After years of experience in some area of expertise, you can easily forget how difficult it can be for the uninitiated to grasp some fundamental concepts, and, indeed, people often edit out of their own personal history memories of their initial confusion and fears.
History can re-teach us about the inherent difficulties in assimilating new concepts, and, I think, help in tempering the novices' fears by assuring them that initial confusion and making mistakes are quite natural and in encouraging them to persevere.
Using the evolution of the concept of negative numbers as an example, I'd like to present a historical note from Mathematics: The Loss of Certainty by Morris Kline (Oxford, pg. 115):
"An interesting argument against negative numbers was given by Antoine Arnauld (1612-1694), theologian, mathematician, and close friend of Pascal. Arnauld questioned that -1 : 1 = 1 : -1 because, he said, -1 is less than +1; hence, how could a smaller be to a greater as a greater is to a smaller?"
The history of mathematics is replete with similar examples. What are some of your favorites?

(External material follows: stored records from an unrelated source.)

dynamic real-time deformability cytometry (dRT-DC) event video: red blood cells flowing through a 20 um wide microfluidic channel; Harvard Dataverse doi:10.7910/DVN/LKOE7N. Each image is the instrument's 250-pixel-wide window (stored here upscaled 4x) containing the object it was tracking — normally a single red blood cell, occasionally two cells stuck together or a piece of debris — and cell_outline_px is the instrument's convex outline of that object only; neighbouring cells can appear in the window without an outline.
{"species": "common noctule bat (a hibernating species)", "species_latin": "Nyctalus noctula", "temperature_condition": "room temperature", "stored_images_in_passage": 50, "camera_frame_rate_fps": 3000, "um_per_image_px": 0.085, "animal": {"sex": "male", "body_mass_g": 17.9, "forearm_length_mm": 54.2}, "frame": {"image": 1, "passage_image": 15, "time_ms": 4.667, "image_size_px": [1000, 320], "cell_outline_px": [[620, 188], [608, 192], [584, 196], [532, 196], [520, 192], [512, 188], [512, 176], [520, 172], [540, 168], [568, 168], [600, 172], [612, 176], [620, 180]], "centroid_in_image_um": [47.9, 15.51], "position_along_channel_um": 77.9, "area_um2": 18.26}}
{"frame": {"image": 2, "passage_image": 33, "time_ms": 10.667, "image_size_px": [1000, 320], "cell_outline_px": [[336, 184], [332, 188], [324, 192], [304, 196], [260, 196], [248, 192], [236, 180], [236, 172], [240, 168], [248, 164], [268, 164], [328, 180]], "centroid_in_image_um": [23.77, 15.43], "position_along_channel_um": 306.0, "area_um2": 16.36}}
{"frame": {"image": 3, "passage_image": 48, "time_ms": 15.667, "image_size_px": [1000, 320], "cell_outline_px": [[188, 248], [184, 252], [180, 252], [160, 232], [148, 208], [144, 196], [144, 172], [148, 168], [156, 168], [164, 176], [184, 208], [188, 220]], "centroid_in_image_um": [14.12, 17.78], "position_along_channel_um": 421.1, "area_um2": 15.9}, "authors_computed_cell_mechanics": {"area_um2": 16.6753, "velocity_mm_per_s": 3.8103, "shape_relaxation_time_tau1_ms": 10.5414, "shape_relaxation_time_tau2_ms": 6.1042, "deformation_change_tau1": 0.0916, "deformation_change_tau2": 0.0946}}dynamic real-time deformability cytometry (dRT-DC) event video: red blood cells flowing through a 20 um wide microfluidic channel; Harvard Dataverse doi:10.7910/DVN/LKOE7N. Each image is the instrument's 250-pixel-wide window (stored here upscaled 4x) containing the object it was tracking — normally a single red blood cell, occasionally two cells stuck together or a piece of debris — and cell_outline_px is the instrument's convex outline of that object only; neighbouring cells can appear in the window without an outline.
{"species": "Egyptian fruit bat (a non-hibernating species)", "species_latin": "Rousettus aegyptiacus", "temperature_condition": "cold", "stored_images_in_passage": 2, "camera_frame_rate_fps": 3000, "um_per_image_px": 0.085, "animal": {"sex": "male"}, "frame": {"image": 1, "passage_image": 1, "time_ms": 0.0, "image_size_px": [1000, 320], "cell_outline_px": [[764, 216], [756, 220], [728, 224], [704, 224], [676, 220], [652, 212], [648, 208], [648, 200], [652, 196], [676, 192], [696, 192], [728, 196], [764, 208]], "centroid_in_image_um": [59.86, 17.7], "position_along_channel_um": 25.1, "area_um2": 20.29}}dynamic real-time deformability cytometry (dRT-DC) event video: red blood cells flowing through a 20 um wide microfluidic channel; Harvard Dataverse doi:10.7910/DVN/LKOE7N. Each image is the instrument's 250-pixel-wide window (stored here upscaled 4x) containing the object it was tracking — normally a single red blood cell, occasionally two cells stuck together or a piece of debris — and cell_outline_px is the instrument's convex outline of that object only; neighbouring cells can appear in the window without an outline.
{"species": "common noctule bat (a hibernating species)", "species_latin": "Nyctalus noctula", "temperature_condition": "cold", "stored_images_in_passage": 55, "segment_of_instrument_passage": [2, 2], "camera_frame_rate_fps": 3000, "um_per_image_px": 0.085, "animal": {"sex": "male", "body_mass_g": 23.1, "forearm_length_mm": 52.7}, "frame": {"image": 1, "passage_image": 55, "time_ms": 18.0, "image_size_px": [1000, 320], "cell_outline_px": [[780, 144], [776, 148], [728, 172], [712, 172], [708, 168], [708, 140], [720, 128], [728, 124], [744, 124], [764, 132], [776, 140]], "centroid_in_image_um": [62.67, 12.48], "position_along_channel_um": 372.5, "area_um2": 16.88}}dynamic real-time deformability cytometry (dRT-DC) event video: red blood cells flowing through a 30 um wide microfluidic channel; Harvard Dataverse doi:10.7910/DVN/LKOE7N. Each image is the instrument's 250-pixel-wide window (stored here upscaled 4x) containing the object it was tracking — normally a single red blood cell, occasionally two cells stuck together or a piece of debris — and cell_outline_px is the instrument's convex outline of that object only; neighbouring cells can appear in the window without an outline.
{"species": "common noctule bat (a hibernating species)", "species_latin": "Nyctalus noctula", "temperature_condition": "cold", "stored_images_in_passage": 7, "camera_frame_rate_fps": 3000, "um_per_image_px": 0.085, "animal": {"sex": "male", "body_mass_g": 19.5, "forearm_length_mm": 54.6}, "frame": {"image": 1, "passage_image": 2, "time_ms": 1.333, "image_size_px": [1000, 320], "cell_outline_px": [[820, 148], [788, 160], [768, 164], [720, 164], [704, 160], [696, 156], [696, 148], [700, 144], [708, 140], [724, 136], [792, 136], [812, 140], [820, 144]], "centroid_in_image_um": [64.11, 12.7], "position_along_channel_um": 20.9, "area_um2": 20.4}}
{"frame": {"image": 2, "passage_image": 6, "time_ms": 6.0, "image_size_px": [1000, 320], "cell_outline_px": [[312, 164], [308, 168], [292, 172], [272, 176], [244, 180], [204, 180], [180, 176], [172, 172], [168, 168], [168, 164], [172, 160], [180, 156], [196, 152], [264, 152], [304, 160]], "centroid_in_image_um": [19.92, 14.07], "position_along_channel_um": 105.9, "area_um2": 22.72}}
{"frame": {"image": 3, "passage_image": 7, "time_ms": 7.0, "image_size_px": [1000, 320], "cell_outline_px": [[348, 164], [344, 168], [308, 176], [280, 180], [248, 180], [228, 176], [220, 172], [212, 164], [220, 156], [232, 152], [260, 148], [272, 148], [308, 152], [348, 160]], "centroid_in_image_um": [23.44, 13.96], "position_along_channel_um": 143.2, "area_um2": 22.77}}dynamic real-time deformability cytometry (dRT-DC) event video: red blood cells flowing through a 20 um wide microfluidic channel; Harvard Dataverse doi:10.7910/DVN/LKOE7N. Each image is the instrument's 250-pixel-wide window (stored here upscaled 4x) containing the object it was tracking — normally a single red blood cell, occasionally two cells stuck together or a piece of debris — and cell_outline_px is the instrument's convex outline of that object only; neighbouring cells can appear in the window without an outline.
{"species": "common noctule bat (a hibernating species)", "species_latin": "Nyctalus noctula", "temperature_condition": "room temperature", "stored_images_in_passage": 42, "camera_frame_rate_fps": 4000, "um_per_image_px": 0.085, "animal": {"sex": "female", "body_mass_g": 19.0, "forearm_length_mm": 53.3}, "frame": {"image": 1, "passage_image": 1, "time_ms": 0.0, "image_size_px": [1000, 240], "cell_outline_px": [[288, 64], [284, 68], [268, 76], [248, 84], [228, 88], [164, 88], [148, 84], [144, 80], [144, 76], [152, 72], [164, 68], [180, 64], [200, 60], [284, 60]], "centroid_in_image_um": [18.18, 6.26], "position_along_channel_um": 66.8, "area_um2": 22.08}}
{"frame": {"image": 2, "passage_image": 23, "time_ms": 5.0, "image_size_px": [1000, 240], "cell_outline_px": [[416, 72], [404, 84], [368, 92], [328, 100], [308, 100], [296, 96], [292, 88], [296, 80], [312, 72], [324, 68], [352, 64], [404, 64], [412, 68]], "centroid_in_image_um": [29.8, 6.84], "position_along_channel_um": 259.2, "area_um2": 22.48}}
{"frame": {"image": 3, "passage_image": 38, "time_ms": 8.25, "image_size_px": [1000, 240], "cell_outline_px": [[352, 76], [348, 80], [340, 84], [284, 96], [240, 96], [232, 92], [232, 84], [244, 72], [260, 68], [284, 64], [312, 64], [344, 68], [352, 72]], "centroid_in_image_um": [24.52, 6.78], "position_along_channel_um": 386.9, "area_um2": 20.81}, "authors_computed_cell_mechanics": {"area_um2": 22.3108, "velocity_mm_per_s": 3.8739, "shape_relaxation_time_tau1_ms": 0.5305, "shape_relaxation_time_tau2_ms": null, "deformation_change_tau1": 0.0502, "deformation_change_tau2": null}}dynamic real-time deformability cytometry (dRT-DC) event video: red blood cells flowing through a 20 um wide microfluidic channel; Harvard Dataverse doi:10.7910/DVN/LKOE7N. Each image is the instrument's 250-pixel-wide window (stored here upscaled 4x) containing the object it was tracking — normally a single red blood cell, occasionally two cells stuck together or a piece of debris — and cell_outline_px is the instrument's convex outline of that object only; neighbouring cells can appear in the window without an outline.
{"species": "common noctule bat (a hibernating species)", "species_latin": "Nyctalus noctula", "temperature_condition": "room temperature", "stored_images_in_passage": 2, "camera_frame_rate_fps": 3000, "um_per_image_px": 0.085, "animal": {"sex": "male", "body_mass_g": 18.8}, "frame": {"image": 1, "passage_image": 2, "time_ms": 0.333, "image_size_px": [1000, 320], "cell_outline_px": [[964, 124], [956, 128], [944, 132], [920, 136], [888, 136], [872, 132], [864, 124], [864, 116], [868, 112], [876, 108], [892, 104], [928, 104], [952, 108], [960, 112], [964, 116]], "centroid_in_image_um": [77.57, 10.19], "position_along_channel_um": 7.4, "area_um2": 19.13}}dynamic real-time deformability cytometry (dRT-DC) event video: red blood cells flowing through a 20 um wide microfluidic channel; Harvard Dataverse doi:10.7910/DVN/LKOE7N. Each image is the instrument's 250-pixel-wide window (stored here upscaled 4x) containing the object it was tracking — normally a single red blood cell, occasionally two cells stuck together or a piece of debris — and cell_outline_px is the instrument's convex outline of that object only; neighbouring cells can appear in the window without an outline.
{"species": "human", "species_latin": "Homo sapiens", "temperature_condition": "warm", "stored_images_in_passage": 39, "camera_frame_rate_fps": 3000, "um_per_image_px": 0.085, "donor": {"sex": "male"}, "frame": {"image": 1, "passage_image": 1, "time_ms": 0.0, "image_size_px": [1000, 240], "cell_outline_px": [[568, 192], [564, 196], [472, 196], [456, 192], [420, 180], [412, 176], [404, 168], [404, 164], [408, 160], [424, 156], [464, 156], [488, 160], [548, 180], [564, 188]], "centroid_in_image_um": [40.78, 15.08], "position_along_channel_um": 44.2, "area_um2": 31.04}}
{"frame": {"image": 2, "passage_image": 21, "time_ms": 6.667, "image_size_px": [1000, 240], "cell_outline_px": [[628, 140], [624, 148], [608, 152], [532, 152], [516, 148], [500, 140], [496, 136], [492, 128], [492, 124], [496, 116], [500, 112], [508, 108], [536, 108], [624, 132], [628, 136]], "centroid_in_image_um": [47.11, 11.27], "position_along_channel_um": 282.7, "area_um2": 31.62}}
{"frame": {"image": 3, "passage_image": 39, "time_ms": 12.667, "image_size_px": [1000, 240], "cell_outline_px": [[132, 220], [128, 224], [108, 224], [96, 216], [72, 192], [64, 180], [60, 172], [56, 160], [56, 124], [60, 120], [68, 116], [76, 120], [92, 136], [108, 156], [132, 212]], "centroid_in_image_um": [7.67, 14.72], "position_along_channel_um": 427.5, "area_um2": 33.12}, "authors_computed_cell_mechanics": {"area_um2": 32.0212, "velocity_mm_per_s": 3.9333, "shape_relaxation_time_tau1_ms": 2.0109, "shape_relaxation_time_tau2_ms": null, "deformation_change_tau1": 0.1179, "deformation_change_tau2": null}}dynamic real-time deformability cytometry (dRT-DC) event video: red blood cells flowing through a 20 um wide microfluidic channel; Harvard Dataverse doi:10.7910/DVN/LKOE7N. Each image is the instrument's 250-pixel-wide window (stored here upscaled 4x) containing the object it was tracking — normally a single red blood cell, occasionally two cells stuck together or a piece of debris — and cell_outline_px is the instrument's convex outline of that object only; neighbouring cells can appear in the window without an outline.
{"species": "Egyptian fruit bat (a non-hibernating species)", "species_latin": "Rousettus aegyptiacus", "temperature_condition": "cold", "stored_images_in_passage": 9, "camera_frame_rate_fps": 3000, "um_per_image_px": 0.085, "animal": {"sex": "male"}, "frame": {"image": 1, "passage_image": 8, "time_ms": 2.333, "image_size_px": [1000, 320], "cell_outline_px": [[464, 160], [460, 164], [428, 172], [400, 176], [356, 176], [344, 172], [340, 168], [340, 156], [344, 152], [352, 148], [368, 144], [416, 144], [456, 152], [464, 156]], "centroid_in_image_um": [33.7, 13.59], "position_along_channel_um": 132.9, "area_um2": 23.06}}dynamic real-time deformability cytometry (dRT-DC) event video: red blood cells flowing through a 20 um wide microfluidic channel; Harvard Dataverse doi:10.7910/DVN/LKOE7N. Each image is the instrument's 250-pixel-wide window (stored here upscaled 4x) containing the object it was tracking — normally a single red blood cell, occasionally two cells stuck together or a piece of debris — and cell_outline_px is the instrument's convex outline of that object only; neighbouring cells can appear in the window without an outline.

Edit in response to comments:
I'm asking for historical examples that illustrate the natural confusion present in the evolution of fundamental concepts in math and that ideally could serve both to mitigate the remedial or novice learner's reaction to his own confusion and allied fear and as a stepping stone for exploring the concept.
(I know of other examples involving Leibniz and the product rule (cf. Humanizing Calculus by M. Cirillo), and Euler and log(-1), but I'll leave them for others to describe.)